Jewish resistance and uprisings against the Nazis took place at numerous locations throughout Poland, including in about 100 ghettos, labor camps and killing centers. The odds against success were significant and Nazi retaliation vicious.

   Besides the Białystok, Warsaw, Minsk and other ghetto uprisings, there was resistance and uprisings in some Nazi concentration camps including Kruszyna (1942), Minsk Mazowiecki (1943), and Janowska (1943), among others. In several dozen camps, prisoners organized escapes to join partisan units.

   There were also Jewish revolts in the killing centers of Treblinka, Sobibor and Auschwitz. At Treblinka in August 1943 and Sobibor in October 1943, prisoners stole weapons and attacked the SS staff and guards. Several dozen prisoners eluded their pursuers and survived the war. In October 1944 at Auschwitz-Birkenau, members of the Jewish Special Detachment (Sonderkommando – Jews forced into many horrible tasks in the gas chambers and crematoria) mutinied against the SS guards, aided by five women who supplied them with explosives to blow up the crematorium. Nearly 250 died during the fighting.

   While the Warsaw Ghetto Uprising was the largest and most well-known revolt in the ghettos, visiting Bialystok we learned about an armed rebellion that occurred there in 1943.

   Białystok was over 40 percent Jewish before the War; 25 years earlier the number was almost 70 percent with Jews having an even larger role in business and manufacturing, particularly the textile industry. Jewish labor was also prominent in that industry and elsewhere in the region, and many of the workers aligned with the Bund (Jewish labor movement, socialist, anti-religious and yiddishist).

   We spent one day visiting Jewish sites of memory in Białystok, including the Ghetto Uprising Memorial at Mordechaj Tenenbaum Square, the memorial to the destruction of the Great Synagogue, and the extremely large Bagnowska Jewish Cemetery (6,000 matzevot), which is undergoing renovation (we had to climb over a wall to get in and crawl on our bellies to get out, but that’s another story).

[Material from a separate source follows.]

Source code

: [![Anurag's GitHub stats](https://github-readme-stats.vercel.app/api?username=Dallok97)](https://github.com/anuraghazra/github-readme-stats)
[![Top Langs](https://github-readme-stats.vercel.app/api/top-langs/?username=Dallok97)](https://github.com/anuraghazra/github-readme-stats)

   Tragedy came quickly after the Nazi occupation of Białystok in June 1941. On the 27th, the Germans murdered about 2,000 Jews, most of them burned alive in the Main Synagogue, which was destroyed, while the rest were shot. In the first month of the German occupation, 5,000 Jews perished. At the end of July, they enclosed 45,000 Jews into the ghetto, essentially an open-air prison and source of forced labor for Nazi projects.

   Underground resistance cells began organizing in the ghetto but conflicts among different factions of the Jewish resistance – Bundists, Zionists and Communists – worked against a unified resistance. Two years later, however, Mordechaj Tenenbaum, who had earlier been a member of the Jewish Combat Organization in the Warsaw Ghetto, communist Daniel Moszkowicz, left-wing Zionist Haika Grossman, along with others were able to create a united front.  So, when German police and military units began the final liquidation of the Ghetto in August 1943, 300 armed resistance fighters responded. They planned to break through the German units, and make a hole in the Ghetto wall allowing as many as possible to escape to the forest. Though they resisted for five days, their numbers and arms were insufficient to upend the Nazis’ plan and its force of 3,000 soldiers and police along with armored cars and light tanks. Some were able to escape to nearby Knyszyńska Forest, however, and there form part of a Polish partisan resistance force. Tenenbaum and Moszkowicz died. Grossman escaped, eventually becoming a member of the Israeli Knesset. A two-minute video about the uprising is here - https://www.youtube.com/watch?v=KSTSA1mAiZw

   Every year, on the day that the ghetto uprising started, a ceremonial commemoration of the event takes place by The Heroes of the Ghetto Uprising monument.




Białystok Cemetery, containing 6,000 matzevot, many damaged or destroyed in the post-War period.

Image of the Synagogue and Memorial Plaque

BiałystokSynagogue Memorial placed over stones in the shape of the Star of David.

Mordechaj Tenenbaum

Memorial to the Ghetto Uprising in Mordechaj Tenenbaum Square in Białystok.